■ Given request A: Find every line in the entries that contains the string "upbow" and copy each one. Matching is case-sensitive.

----------

George Washington, Letter to Robert Morris (1786)

On March 30, 1786, Philip Dalby of Alexandria, VA published a notice in two Virginia newspapers entitled “A CAUTION to all TRAVELERS to PHILADELPHIA from the SOUTHERN STATES.” In it, he warns how the Society of Friends, or Quakers, in Philadelphia encourage the slaves of any who enter the city to seek freedom for themselves. He then recounts how his own accompanying slave was thus enticed and the resultant inconveniences and legal proceedings from being served with a writ of habeas corpus on account of that slave. George Washington, presumably upon reading Dalby’s notice, wrote this letter to Robert Morris, a prominent Pennsylvania politician. Morris wrote Washington two weeks later and informed him that the Pennsylvania court had decided in favor of Dalby, who had recovered his slave.

April 12, 1786

Dr Sir,

I give you the trouble of this letter at the instance of Mr Dalby of Alexandria; who is called to Philadelphia to attend what he conceives to be a vexatious law-suit respecting a slave of his, which a Society of Quakers in the City (formed for such purposes) have attempted to liberate. . . . [I]t should seem that this Society is not only acting repugnant to justice so far as its conduct concerns strangers, but, in my opinion extremely impolitickly with respect to the State—the City in particular; & without being able (but by Acts of tyranny & oppression) to accomplish their own ends. He says the conduct of this society is not sanctioned by Law . . .  and if the practice of this Society of which Mr Dalby speaks, is not discountenanced, none of those whose misfortune it is to have slaves as attendants will visit the City if they can possibly avoid it; because by so doing they hazard their property—or they must be at the expence (& this will not always succeed) of providing servants of another description for the trip.

----------

■ Given request B: For each statement below, say whether it agrees with the passage on Washington's letter to Robert Morris. Answer yes or no and quote the words of the passage that decide it. (i) Dalby's notice ran in two Virginia newspapers. (ii) Morris replied to Washington a month later. (iii) The Pennsylvania court ruled against Dalby.

■ Record extracts:
----------

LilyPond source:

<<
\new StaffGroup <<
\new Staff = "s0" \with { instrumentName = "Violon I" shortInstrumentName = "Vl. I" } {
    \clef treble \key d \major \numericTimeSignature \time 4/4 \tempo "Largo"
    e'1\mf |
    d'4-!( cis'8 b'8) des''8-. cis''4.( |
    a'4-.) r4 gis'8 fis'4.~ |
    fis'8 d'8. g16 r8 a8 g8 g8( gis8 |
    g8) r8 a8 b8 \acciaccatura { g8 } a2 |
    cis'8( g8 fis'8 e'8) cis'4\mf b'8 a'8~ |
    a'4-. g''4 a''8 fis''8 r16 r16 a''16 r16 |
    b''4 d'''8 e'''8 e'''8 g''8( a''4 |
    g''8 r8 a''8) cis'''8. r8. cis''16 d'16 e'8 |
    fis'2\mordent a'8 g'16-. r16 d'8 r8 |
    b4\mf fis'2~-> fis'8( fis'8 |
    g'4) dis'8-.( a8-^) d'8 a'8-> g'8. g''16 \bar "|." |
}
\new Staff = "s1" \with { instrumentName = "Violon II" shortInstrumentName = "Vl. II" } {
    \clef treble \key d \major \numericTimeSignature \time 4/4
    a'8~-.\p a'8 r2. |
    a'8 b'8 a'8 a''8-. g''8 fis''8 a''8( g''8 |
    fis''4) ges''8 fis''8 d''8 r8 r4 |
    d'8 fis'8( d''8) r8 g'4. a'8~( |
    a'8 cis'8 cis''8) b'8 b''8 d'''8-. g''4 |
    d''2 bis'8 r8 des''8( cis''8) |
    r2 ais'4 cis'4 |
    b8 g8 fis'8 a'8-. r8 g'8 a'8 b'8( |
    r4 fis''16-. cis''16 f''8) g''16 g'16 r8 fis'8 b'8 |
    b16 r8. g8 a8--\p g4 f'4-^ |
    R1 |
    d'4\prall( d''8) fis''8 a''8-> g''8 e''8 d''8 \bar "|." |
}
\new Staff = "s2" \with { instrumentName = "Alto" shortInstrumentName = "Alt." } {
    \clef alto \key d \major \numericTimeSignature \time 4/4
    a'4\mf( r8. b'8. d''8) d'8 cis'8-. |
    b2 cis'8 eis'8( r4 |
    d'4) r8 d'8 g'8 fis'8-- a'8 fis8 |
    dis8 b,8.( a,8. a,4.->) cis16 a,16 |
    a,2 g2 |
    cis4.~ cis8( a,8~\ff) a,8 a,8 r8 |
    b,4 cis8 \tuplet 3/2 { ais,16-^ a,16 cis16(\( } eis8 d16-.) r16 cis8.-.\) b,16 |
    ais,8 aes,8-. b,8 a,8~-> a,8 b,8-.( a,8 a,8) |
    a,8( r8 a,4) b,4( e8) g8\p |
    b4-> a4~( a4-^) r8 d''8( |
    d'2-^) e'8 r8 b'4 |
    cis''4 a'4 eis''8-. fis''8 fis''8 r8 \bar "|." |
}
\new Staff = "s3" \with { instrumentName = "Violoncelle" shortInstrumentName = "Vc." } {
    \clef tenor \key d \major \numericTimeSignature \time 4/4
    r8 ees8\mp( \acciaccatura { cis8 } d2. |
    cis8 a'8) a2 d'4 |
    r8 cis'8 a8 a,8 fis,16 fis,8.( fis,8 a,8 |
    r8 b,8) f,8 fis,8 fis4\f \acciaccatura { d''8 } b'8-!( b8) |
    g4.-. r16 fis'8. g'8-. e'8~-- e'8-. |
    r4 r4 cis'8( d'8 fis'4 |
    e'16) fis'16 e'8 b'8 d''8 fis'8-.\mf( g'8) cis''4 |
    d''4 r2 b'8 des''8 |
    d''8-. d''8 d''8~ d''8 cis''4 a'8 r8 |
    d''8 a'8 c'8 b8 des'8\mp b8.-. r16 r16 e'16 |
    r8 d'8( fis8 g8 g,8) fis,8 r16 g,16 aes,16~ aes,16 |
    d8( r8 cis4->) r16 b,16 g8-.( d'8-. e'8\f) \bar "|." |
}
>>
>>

----------

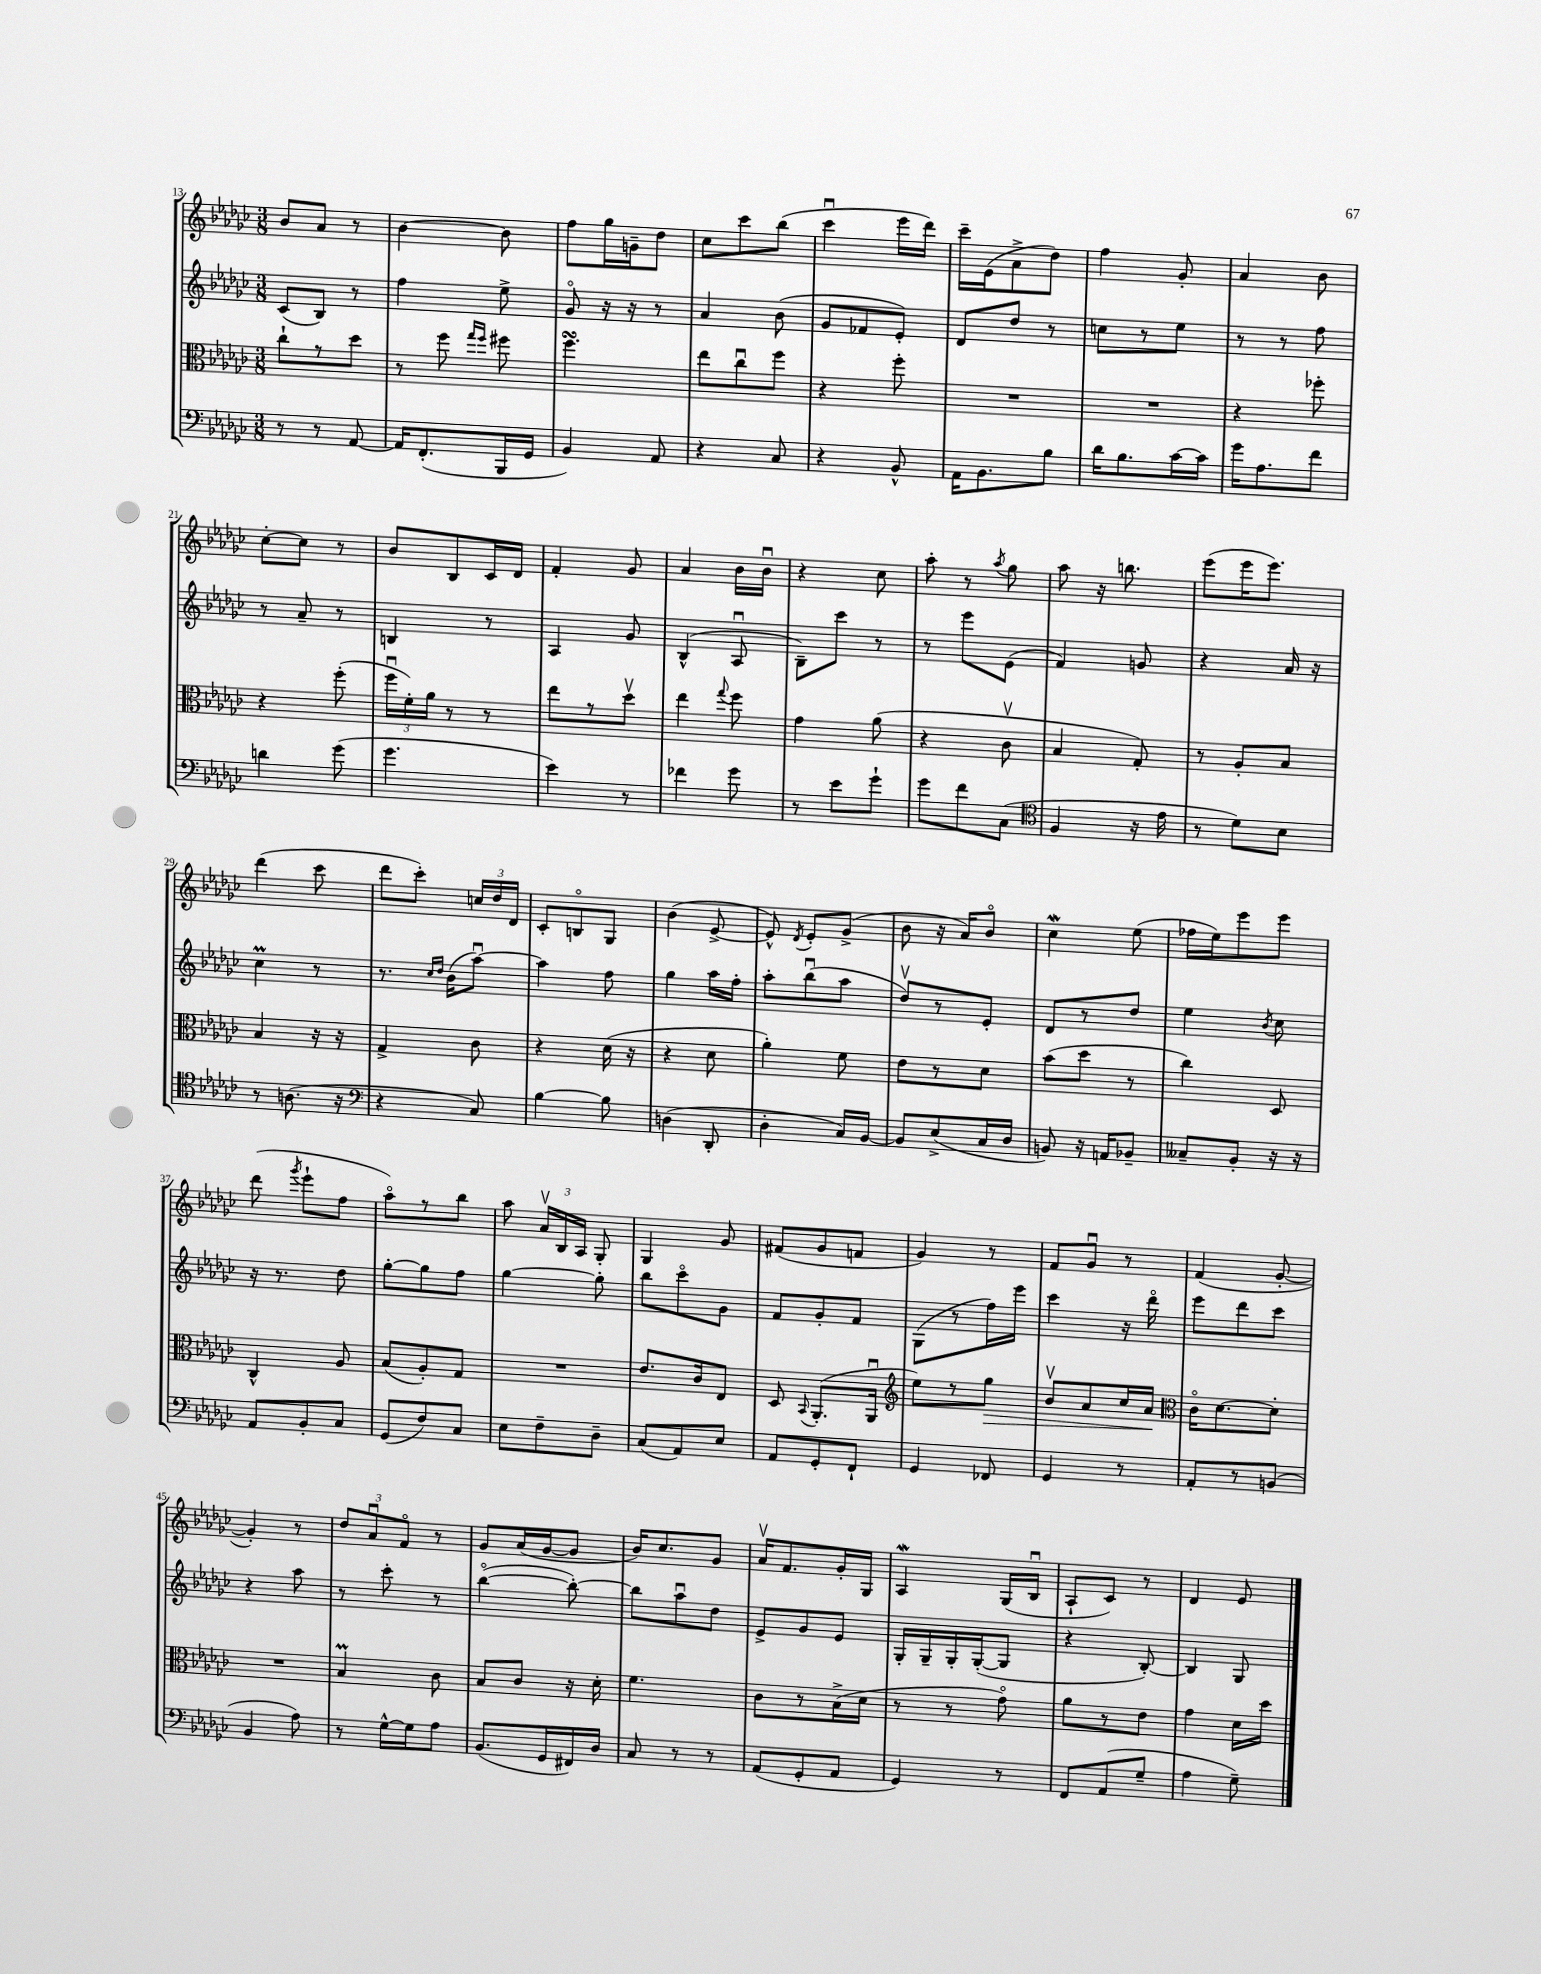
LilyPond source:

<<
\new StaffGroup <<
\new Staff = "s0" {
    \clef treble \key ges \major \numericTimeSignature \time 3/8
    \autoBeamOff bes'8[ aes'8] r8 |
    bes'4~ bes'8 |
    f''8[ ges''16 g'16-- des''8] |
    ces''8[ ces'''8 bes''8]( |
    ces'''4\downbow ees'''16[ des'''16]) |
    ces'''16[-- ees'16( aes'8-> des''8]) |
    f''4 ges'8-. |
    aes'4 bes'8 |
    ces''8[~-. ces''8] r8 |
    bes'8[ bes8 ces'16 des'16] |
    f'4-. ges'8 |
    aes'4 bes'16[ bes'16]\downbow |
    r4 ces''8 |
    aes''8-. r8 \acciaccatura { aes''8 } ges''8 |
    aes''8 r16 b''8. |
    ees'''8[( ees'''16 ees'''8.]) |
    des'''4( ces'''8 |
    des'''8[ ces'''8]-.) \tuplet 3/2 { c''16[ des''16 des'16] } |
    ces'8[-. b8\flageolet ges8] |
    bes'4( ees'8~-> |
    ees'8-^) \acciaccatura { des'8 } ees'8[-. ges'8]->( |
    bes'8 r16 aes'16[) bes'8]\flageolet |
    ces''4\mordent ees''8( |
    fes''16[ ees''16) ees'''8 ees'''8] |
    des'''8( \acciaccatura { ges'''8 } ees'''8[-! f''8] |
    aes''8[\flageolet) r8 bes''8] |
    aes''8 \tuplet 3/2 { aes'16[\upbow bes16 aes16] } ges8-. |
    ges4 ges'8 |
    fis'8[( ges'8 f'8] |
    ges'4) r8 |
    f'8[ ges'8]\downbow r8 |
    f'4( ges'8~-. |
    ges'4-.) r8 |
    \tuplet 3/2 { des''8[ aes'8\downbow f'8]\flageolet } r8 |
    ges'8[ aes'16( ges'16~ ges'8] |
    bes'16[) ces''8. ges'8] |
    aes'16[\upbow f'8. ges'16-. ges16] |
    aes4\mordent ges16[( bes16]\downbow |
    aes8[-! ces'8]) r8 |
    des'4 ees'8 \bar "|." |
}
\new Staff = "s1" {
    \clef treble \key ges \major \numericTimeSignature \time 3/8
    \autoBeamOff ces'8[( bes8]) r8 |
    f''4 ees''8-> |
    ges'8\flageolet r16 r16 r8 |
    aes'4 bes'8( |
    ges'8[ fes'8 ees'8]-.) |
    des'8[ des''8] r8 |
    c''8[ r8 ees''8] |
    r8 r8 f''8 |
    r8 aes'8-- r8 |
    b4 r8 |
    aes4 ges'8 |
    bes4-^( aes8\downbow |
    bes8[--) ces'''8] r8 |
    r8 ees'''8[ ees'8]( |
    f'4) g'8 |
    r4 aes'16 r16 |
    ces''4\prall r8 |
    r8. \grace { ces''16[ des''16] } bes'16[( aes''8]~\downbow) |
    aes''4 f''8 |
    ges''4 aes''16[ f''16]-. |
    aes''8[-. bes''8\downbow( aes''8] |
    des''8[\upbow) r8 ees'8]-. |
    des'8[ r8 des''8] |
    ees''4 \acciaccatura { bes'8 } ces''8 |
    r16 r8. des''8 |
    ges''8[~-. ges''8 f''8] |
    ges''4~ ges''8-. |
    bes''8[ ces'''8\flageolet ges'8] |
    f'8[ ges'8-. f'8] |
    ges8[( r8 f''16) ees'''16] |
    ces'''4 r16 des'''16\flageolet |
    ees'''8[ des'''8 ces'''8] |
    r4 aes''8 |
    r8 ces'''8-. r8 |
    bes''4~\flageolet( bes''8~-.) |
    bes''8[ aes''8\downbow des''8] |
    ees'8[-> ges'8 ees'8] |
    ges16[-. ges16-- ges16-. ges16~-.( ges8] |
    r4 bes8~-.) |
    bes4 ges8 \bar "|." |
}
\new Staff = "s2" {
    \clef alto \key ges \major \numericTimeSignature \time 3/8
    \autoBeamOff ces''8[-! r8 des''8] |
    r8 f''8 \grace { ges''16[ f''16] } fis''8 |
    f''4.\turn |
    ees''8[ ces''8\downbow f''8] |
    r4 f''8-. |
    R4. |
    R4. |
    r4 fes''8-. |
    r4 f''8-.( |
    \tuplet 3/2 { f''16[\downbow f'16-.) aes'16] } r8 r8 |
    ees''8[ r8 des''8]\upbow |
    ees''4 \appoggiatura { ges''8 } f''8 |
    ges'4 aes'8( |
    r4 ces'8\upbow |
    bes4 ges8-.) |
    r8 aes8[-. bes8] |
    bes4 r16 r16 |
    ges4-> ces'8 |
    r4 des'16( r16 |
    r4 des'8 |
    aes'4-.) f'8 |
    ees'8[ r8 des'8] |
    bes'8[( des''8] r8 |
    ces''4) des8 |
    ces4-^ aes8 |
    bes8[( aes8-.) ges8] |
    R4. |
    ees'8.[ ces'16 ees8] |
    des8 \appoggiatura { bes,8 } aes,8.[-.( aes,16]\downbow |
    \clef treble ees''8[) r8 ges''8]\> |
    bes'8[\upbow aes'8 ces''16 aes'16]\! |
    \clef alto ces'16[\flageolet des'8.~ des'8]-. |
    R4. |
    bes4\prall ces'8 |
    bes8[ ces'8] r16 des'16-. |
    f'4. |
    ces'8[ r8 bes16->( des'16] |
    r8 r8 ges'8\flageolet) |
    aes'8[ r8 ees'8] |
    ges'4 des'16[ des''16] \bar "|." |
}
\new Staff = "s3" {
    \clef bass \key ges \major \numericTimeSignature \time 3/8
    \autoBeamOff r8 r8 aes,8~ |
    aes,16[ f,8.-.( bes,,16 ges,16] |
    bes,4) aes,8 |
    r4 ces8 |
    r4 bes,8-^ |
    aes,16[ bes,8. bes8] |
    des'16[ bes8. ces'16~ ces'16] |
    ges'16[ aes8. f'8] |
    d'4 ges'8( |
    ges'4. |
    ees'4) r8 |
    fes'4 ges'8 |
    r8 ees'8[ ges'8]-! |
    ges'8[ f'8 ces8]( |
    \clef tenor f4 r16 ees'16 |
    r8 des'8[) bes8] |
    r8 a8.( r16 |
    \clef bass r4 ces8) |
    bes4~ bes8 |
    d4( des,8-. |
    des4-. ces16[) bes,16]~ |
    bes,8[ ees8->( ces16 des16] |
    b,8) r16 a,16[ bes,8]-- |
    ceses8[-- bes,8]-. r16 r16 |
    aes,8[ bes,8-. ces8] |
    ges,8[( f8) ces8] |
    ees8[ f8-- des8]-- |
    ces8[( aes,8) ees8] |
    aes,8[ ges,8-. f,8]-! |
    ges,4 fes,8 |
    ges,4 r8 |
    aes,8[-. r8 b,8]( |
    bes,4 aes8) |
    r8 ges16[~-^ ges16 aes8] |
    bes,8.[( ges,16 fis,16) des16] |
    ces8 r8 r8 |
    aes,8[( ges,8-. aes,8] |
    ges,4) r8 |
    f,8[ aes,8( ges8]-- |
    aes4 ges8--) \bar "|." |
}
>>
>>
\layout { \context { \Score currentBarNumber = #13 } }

----------

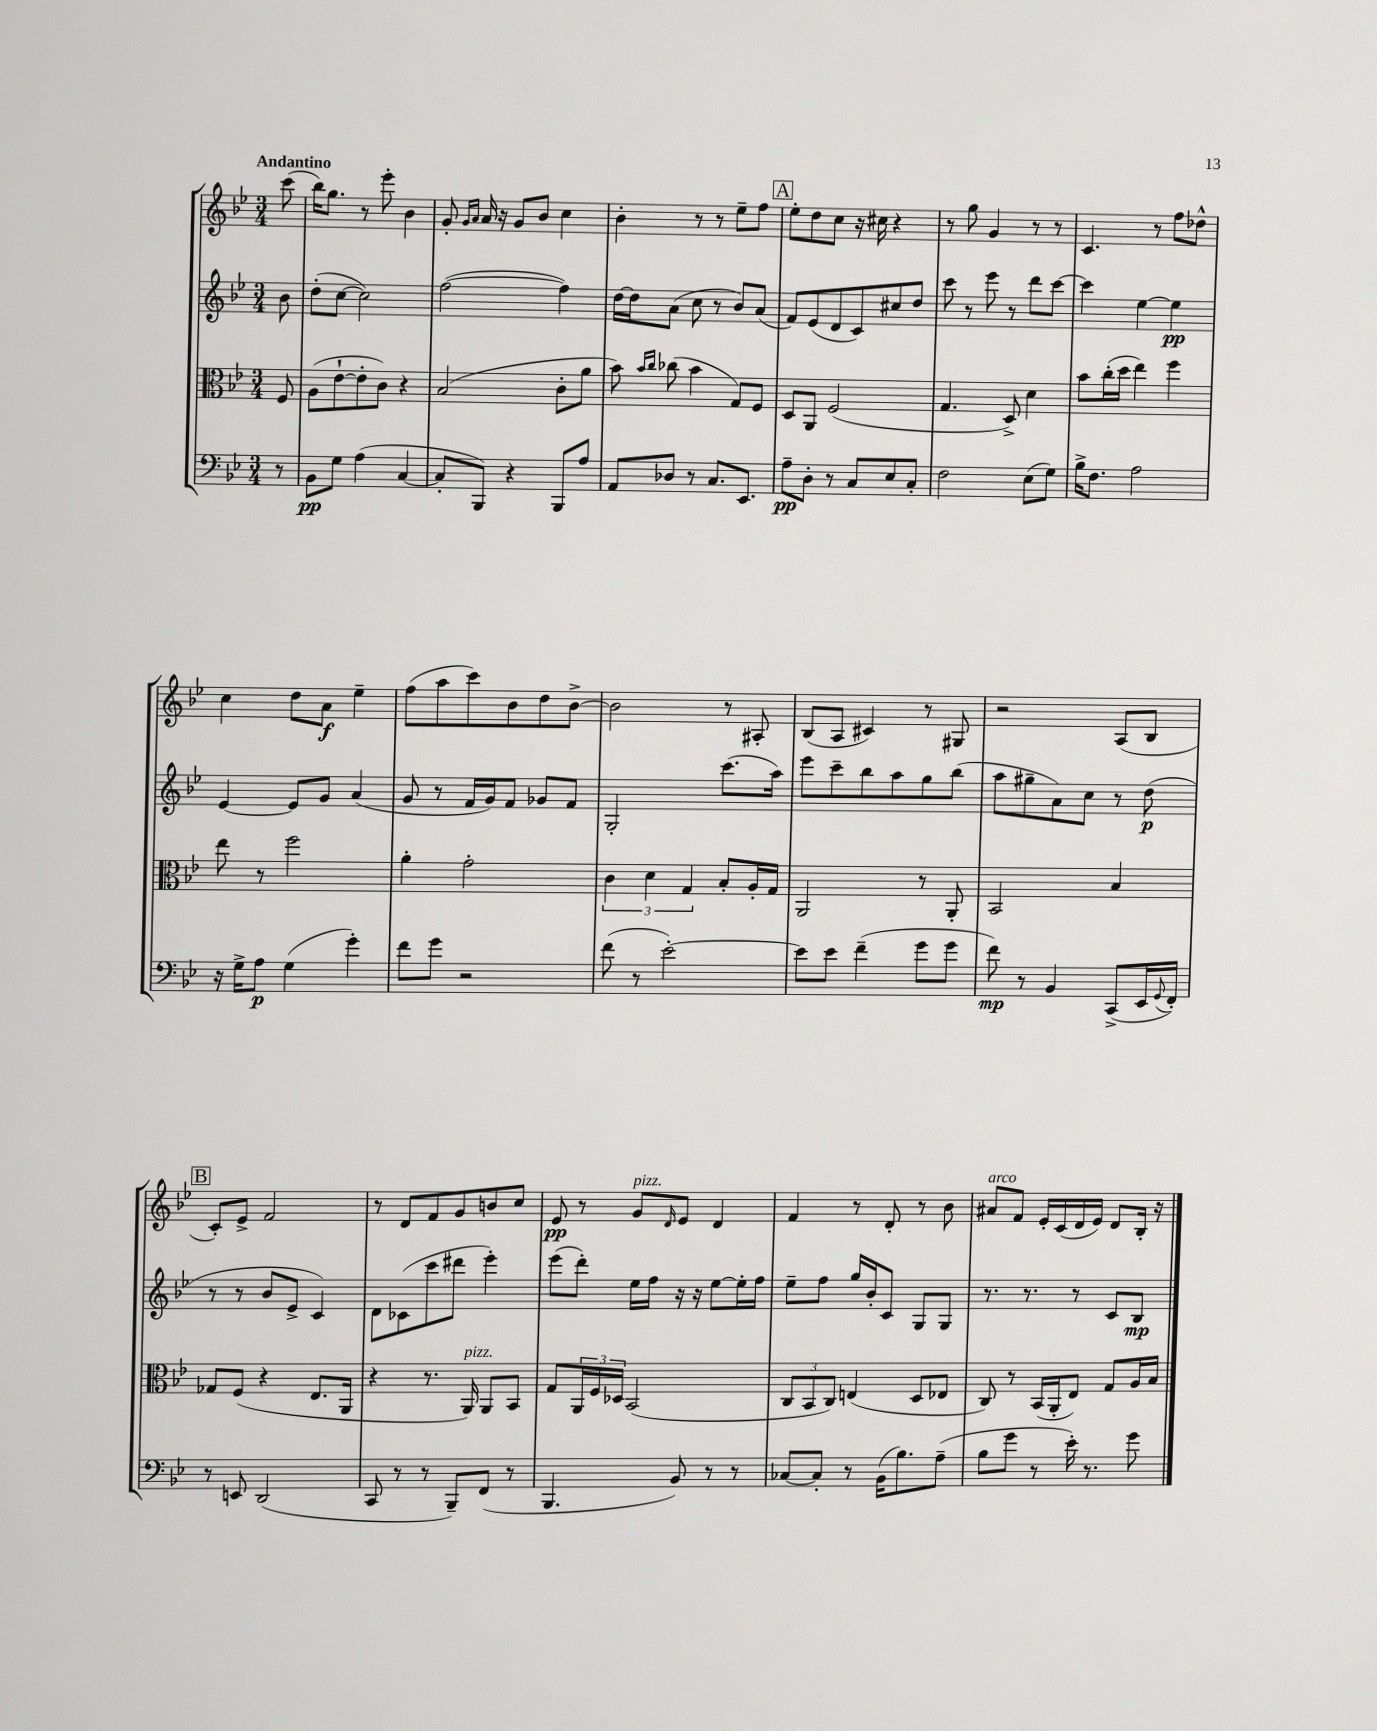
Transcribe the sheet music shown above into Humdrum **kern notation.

----------

■ Exercise output A:
    aes''8 \tuplet 3/2 { aes'16[\upbow bes16 aes16] } ges8-. |
    aes'16[\upbow f'8. ges'16-. ges16] |
    des''8[\upbow) r8 ees'8]-. |
    ees''8[ r8 des''8]\upbow |
    r4 ces'8\upbow |
    bes'8[\upbow aes'8 ces''16 aes'16]\! |

■ Exercise output B:
(i) Yes: "published a notice in two Virginia newspapers"
(ii) No: "Morris wrote Washington two weeks later"
(iii) No: "the Pennsylvania court had decided in favor of Dalby, who had recovered his slave"